We consider the wave equation $$y_{tt}=y_{xx}+a(t,x)y, \text{ x$\in$(0,1)}, t\in (0,\infty).$$ with Dirichlet boundary conditions. I want to transform this equation to a hyperbolic system of the form $$z_t=Az_x+Bz.$$ So, I introduced the following substitutions: $z^1=y_t$, $z^2=y_x$, I obtained $$z^1_t=z^2_{x}+az^1+a_ty$$ $$z^2_t=z^1_{x}$$
The question here:
How I get rid of the $y$ in the $z^1$ formula? Is there more adequate substitution then this ? thank you.

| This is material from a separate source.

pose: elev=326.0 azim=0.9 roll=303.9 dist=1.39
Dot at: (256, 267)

You need to include $y$ in your $z$ vector. Set $z^1 =y, z^2 = y_t, z^3 = y_x$. Then $$ \partial_t \begin{pmatrix} y \\ y_t \\ y_x \end{pmatrix} = \begin{pmatrix} y_t \\ y_{xx} + a y \\ y_{xt} \end{pmatrix} = \begin{pmatrix} 0 & 0& 0\\ 0 & 0& 1\\ 0 & 1& 0\\ \end{pmatrix} \partial_x \begin{pmatrix} y \\ y_t \\ y_x \end{pmatrix} + \begin{pmatrix} 0 & 1& 0\\ a & 0& 0\\ 0 & 0& 0\\ \end{pmatrix} \begin{pmatrix} y \\ y_t \\ y_x \end{pmatrix}. $$ This is the form you want.